Apesar de o Inverno ser longo – tal como os outros países da região – há algo que valorizo muito nesta cidade e na Hungria no geral: as Estações extremamente bem definidas. Aqui um projeto de fotografia é bastante compensador pois a paisagem modifica-se significativamente.  Entre a neve adormecida nos telhados aos rebentos verdes nas bonitas árvores da Andrassy. Entre  as árvores de copa cheia no Verão às de folhas amareladas e laranja do Outono.


Todas as cidades, sobretudo as europeias, possuem um grosso livro de histórias que as marcaram quer física ou culturalmente, mas aqui tudo parece ter acontecido há uns 5 anos atrás. As cicatrizes deixadas pelas várias guerras e conflitos estão ainda presentes nos edifícios, e na maior parte das vezes é de propositado – talvez para nunca esquecer? Talvez. Também é curioso relembrar que os dias festivos da Hungria são muitas vezes memorandos de batalhas em guerras anteriores, e a perda humana que trouxeram – e ano após ano a cicatriz é marcada na cara desta charmosa Mulher que é a Hungria e a sua esplêndida filha Budapeste.

É uma cidade que eu considero única e penso que para sempre será a minha segunda casa “dos meus tempos de juventude”. O Danúbio é tantas vezes mencionado em canções, filmes ou nomes de pessoas que quando o conheci pessoalmente entendi todo o encanto que o envolvia. Um rio que une países e cidades igualmente únicas e bonitas. Sendo Budapeste, para mim, a sua pérola preciosa. Para entender esta visão, estar em  Vigadó tér ajuda a tirar todas as dúvidas. Basta admirar toda a paisagem, quer noturna ou diurna, da ponte das correntes, o castelo no cimo da colina, o bastião dos pescadores, os barcos que por ali passam... – é uma miragem verdadeira e única. As fotografias não lhe fazem justiça. É necessário estar incluído neste cenário, sentir e perceber a grande dimensão que ele têm e os sentimentos que nos transmite.

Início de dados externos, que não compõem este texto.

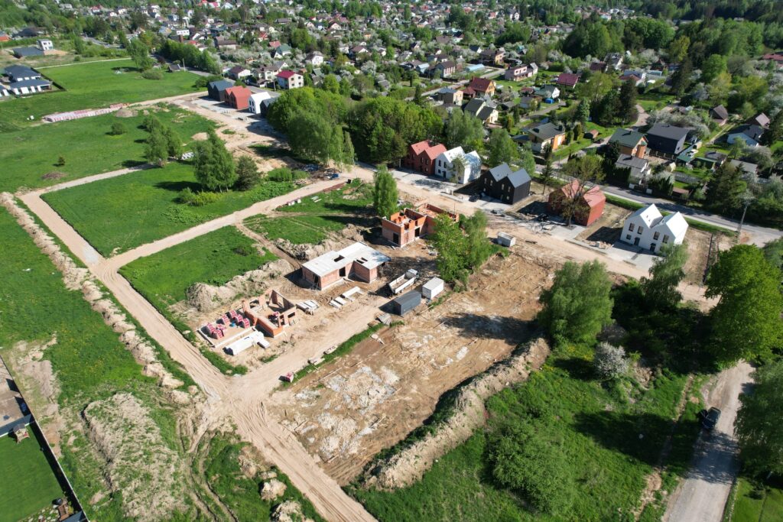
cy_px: 261
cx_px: 392
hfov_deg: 78.6
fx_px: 479
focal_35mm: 22
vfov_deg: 57.2
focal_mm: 8.38
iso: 110
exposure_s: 1/1500
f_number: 2.8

Por fim, o que eu mais gosto em Budapeste é a facilidade com que conseguimos chegar a qualquer lado, quer de transportes públicos ou de carro. A extensa oferta cultural e a sua acessibilidade.  A facilidade com que na mesma semana se pode ir à Opera, ao Teatro, a um Club mais requintado ou a um "romkocsma" – sem empobrecer a conta bancária. 
Nas noites de Budapeste o mais típico são sem dúvida os “ruin pubs” ou em húngaro “romkocsma”, onde vale mencionar desde o turístico Szimpla, Grandio, Ankert entre muitos outros. Basta apenas caminhar pelas ruas do distrito VI e VII e prestar atenção aos bares que se prestam pela frente. A  oferta é grandiosa, criativa e surpreendedora. 

Fica esta minha primeira impressão sobre uma cidade que chamo minha, e pela qual me sinto sempre em casa quando volto. Terei de dedicar algum tempo para falar sobre o povo húngaro, igualmente acolhedor e particular – pois ter amigos húngaros é um saboroso capricho que só alguns se podem dar ao luxo de ter.